Document passage:
From the ashrams of India to the studio down the street, yoga has been gaining popularity in every corner of the world. As with any evolving art, different schools of practice, or subsets, emerge. Different cultures and philosophies affect yoga and an ancient art becomes contemporary and reflective of the modern way of life.
In 1997, an American-born yoga instructor, John Friend, founded a modern school of hatha yoga called Anusara yoga. He developed his style from elements of another modern yoga school, Iyengar, and reintroduced Hindu philosophy and spirituality to the asana (poses). Anusara is a more health-oriented Western approach to the traditional hatha style. Along with creating a modern school of yoga, Friend also founded a private corporation called Anusara Inc. where all Anusara instructors must be certified.
In Sanskrit, anusara means ‘natural state or condition’ (anu means ‘atom’) and Friend has adapted anusara to mean ‘flowing with grace’, ‘flowing with nature’, and ‘following your heart’. The school’s ideology focuses on the Tantric principle of intrinsic goodness. The ultimate goal of Anusara yoga is ‘alignment with the Divine’ or ‘co-participation with the Supreme’. This fundamental enlightenment comes from celebrating beauty (in all its diversity, truthfulness, and honor) and the creative freedom shared by all beings.
As part of Anusara classes, Friend has ‘dharma talks’ with his students. These are simplified explanations of Tantric principles. He frames them in the American idiom of self-improvement; so naturally, his audience is primarily made up of American yoga students. Anusara yoga is most popular on the West Coast and southern California, although it has been spreading steadily across the country in the last few years.

What is needed:
Set down, word for word, the passage of the Anusara yoga text starting at "In 1997, an" and ending at "must be certified.".

Supplied records:

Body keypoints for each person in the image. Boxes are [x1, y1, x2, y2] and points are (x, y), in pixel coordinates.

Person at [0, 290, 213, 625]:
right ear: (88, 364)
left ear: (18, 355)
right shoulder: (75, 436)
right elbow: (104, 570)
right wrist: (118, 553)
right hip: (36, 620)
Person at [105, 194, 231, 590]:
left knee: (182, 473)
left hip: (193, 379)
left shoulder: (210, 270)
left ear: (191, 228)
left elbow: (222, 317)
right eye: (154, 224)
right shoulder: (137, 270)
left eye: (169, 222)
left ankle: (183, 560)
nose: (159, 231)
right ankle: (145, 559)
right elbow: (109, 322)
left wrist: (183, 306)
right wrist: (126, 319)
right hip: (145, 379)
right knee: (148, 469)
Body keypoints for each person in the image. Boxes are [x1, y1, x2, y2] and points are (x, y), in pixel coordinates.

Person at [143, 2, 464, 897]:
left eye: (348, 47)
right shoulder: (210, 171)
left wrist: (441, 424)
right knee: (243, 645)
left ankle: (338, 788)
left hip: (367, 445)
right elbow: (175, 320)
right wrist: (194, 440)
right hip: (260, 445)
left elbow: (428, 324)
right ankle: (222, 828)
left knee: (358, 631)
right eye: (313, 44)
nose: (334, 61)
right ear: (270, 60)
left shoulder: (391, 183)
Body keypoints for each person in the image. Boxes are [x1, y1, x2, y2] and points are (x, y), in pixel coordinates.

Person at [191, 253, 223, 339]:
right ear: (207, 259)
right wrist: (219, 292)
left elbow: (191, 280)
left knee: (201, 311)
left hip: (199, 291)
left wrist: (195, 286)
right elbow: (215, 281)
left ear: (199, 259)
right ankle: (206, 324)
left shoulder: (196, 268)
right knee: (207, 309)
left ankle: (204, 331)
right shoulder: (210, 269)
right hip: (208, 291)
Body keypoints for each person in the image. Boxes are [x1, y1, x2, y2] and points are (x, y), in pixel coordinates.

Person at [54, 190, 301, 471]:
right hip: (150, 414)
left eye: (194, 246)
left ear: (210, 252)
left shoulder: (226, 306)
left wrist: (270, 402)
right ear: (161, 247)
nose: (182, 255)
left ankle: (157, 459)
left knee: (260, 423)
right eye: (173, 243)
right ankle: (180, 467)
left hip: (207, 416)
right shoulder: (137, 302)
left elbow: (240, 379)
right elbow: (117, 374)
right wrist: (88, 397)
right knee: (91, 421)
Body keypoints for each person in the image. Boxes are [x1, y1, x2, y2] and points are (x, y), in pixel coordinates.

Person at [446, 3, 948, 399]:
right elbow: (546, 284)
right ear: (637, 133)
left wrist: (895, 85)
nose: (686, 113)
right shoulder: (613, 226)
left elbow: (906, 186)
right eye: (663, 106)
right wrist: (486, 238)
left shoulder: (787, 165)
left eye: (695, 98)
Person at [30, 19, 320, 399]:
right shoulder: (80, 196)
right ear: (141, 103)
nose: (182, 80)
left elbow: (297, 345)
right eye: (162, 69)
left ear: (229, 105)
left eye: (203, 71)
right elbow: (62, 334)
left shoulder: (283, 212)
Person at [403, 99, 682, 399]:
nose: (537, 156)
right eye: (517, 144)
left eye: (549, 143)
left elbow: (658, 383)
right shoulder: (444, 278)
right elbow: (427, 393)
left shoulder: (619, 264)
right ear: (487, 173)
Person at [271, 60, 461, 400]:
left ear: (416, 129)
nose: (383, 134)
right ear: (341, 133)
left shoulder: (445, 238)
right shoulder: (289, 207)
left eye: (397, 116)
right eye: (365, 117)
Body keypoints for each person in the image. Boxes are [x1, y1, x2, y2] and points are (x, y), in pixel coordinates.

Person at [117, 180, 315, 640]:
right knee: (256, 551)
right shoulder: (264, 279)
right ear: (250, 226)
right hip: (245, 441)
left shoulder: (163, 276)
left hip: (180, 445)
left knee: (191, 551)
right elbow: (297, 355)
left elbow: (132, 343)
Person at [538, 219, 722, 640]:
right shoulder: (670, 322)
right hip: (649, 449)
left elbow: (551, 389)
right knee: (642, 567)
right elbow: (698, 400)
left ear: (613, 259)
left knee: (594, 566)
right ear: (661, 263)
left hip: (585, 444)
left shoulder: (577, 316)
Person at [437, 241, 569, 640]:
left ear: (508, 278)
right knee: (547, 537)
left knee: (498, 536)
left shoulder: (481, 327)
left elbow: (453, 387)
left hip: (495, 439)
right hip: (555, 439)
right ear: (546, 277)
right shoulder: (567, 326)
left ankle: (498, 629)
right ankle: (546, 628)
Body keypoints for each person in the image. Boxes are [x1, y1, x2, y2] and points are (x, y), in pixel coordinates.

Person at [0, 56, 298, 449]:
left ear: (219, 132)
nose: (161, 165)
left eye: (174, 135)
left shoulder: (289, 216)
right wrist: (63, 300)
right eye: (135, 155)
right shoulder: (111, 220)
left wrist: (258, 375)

Response to this exercise:
In 1997, an American-born yoga instructor, John Friend, founded a modern school of hatha yoga called Anusara yoga. He developed his style from elements of another modern yoga school, Iyengar, and reintroduced Hindu philosophy and spirituality to the asana (poses). Anusara is a more health-oriented Western approach to the traditional hatha style. Along with creating a modern school of yoga, Friend also founded a private corporation called Anusara Inc. where all Anusara instructors must be certified.